§ TO BE DONE: Rewrite all the items below, replacing "dashed" with "broken" wherever it occurs and keeping everything else the same.
________________________________________
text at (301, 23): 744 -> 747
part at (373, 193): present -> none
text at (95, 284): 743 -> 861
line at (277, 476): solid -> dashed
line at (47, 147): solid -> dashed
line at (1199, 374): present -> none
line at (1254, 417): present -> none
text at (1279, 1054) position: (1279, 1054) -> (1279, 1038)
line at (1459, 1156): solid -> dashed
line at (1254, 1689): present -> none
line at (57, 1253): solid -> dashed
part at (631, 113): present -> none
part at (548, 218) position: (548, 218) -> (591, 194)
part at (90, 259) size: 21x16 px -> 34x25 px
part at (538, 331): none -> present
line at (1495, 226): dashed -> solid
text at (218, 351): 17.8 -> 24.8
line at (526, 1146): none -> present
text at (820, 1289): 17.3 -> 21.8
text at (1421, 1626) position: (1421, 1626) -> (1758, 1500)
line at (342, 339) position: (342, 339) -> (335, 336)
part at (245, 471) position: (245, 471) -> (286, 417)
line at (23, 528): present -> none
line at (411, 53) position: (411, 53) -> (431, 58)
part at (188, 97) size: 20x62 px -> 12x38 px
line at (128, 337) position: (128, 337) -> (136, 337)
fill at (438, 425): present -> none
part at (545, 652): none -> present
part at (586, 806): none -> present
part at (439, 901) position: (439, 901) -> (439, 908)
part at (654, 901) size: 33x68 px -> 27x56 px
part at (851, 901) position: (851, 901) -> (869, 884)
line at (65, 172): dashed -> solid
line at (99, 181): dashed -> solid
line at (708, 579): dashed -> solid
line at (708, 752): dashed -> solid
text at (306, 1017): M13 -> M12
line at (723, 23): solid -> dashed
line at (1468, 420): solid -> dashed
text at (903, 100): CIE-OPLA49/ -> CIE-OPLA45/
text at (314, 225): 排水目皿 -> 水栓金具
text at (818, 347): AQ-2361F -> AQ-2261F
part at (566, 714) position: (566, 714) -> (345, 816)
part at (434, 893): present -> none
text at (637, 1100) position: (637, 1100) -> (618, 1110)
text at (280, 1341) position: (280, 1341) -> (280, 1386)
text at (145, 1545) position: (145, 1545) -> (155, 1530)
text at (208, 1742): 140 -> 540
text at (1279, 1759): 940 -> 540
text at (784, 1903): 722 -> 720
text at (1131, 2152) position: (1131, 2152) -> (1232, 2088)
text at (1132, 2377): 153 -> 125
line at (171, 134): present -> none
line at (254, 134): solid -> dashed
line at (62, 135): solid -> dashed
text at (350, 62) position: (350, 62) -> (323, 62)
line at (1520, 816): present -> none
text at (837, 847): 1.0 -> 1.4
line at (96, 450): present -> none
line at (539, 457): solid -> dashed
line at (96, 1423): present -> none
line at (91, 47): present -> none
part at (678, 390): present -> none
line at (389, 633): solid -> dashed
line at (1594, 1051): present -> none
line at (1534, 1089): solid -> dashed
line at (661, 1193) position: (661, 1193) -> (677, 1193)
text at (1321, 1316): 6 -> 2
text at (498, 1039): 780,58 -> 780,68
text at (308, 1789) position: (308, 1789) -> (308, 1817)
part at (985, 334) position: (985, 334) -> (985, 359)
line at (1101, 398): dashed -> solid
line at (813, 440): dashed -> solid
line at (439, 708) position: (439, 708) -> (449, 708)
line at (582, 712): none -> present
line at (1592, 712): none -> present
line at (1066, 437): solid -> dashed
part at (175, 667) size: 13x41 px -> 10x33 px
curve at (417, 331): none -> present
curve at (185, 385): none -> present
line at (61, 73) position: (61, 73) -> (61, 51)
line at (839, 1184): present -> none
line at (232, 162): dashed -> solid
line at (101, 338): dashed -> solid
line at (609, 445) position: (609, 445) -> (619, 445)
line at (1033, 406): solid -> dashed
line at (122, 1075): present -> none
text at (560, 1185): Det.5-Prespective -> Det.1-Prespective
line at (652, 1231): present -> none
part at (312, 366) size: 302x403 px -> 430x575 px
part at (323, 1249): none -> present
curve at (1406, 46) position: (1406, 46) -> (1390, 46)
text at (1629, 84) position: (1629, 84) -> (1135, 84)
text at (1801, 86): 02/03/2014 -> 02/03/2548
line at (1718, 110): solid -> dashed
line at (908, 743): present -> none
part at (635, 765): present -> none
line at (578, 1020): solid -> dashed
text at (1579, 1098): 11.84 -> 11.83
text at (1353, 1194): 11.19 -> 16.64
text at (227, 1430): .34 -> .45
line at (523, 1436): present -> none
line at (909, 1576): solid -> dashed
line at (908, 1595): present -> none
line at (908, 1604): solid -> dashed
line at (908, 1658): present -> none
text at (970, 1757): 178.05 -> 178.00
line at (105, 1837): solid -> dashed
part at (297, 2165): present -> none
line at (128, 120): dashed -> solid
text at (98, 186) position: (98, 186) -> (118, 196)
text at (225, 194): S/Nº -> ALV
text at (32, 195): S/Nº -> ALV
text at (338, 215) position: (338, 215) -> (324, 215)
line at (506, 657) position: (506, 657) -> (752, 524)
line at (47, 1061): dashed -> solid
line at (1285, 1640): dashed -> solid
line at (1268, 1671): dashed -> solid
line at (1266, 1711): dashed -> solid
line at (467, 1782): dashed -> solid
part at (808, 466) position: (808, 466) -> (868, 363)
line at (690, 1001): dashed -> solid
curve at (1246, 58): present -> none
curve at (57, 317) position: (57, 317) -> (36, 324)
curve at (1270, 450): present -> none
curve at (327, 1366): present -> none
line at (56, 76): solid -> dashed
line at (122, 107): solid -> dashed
________________________________________
§ FULL OUTPUT:
text at (301, 23): 744 -> 747
part at (373, 193): present -> none
text at (95, 284): 743 -> 861
line at (277, 476): solid -> broken
line at (47, 147): solid -> broken
line at (1199, 374): present -> none
line at (1254, 417): present -> none
text at (1279, 1054) position: (1279, 1054) -> (1279, 1038)
line at (1459, 1156): solid -> broken
line at (1254, 1689): present -> none
line at (57, 1253): solid -> broken
part at (631, 113): present -> none
part at (548, 218) position: (548, 218) -> (591, 194)
part at (90, 259) size: 21x16 px -> 34x25 px
part at (538, 331): none -> present
line at (1495, 226): broken -> solid
text at (218, 351): 17.8 -> 24.8
line at (526, 1146): none -> present
text at (820, 1289): 17.3 -> 21.8
text at (1421, 1626) position: (1421, 1626) -> (1758, 1500)
line at (342, 339) position: (342, 339) -> (335, 336)
part at (245, 471) position: (245, 471) -> (286, 417)
line at (23, 528): present -> none
line at (411, 53) position: (411, 53) -> (431, 58)
part at (188, 97) size: 20x62 px -> 12x38 px
line at (128, 337) position: (128, 337) -> (136, 337)
fill at (438, 425): present -> none
part at (545, 652): none -> present
part at (586, 806): none -> present
part at (439, 901) position: (439, 901) -> (439, 908)
part at (654, 901) size: 33x68 px -> 27x56 px
part at (851, 901) position: (851, 901) -> (869, 884)
line at (65, 172): broken -> solid
line at (99, 181): broken -> solid
line at (708, 579): broken -> solid
line at (708, 752): broken -> solid
text at (306, 1017): M13 -> M12
line at (723, 23): solid -> broken
line at (1468, 420): solid -> broken
text at (903, 100): CIE-OPLA49/ -> CIE-OPLA45/
text at (314, 225): 排水目皿 -> 水栓金具
text at (818, 347): AQ-2361F -> AQ-2261F
part at (566, 714) position: (566, 714) -> (345, 816)
part at (434, 893): present -> none
text at (637, 1100) position: (637, 1100) -> (618, 1110)
text at (280, 1341) position: (280, 1341) -> (280, 1386)
text at (145, 1545) position: (145, 1545) -> (155, 1530)
text at (208, 1742): 140 -> 540
text at (1279, 1759): 940 -> 540
text at (784, 1903): 722 -> 720
text at (1131, 2152) position: (1131, 2152) -> (1232, 2088)
text at (1132, 2377): 153 -> 125
line at (171, 134): present -> none
line at (254, 134): solid -> broken
line at (62, 135): solid -> broken
text at (350, 62) position: (350, 62) -> (323, 62)
line at (1520, 816): present -> none
text at (837, 847): 1.0 -> 1.4
line at (96, 450): present -> none
line at (539, 457): solid -> broken
line at (96, 1423): present -> none
line at (91, 47): present -> none
part at (678, 390): present -> none
line at (389, 633): solid -> broken
line at (1594, 1051): present -> none
line at (1534, 1089): solid -> broken
line at (661, 1193) position: (661, 1193) -> (677, 1193)
text at (1321, 1316): 6 -> 2
text at (498, 1039): 780,58 -> 780,68
text at (308, 1789) position: (308, 1789) -> (308, 1817)
part at (985, 334) position: (985, 334) -> (985, 359)
line at (1101, 398): broken -> solid
line at (813, 440): broken -> solid
line at (439, 708) position: (439, 708) -> (449, 708)
line at (582, 712): none -> present
line at (1592, 712): none -> present
line at (1066, 437): solid -> broken
part at (175, 667) size: 13x41 px -> 10x33 px
curve at (417, 331): none -> present
curve at (185, 385): none -> present
line at (61, 73) position: (61, 73) -> (61, 51)
line at (839, 1184): present -> none
line at (232, 162): broken -> solid
line at (101, 338): broken -> solid
line at (609, 445) position: (609, 445) -> (619, 445)
line at (1033, 406): solid -> broken
line at (122, 1075): present -> none
text at (560, 1185): Det.5-Prespective -> Det.1-Prespective
line at (652, 1231): present -> none
part at (312, 366) size: 302x403 px -> 430x575 px
part at (323, 1249): none -> present
curve at (1406, 46) position: (1406, 46) -> (1390, 46)
text at (1629, 84) position: (1629, 84) -> (1135, 84)
text at (1801, 86): 02/03/2014 -> 02/03/2548
line at (1718, 110): solid -> broken
line at (908, 743): present -> none
part at (635, 765): present -> none
line at (578, 1020): solid -> broken
text at (1579, 1098): 11.84 -> 11.83
text at (1353, 1194): 11.19 -> 16.64
text at (227, 1430): .34 -> .45
line at (523, 1436): present -> none
line at (909, 1576): solid -> broken
line at (908, 1595): present -> none
line at (908, 1604): solid -> broken
line at (908, 1658): present -> none
text at (970, 1757): 178.05 -> 178.00
line at (105, 1837): solid -> broken
part at (297, 2165): present -> none
line at (128, 120): broken -> solid
text at (98, 186) position: (98, 186) -> (118, 196)
text at (225, 194): S/Nº -> ALV
text at (32, 195): S/Nº -> ALV
text at (338, 215) position: (338, 215) -> (324, 215)
line at (506, 657) position: (506, 657) -> (752, 524)
line at (47, 1061): broken -> solid
line at (1285, 1640): broken -> solid
line at (1268, 1671): broken -> solid
line at (1266, 1711): broken -> solid
line at (467, 1782): broken -> solid
part at (808, 466) position: (808, 466) -> (868, 363)
line at (690, 1001): broken -> solid
curve at (1246, 58): present -> none
curve at (57, 317) position: (57, 317) -> (36, 324)
curve at (1270, 450): present -> none
curve at (327, 1366): present -> none
line at (56, 76): solid -> broken
line at (122, 107): solid -> broken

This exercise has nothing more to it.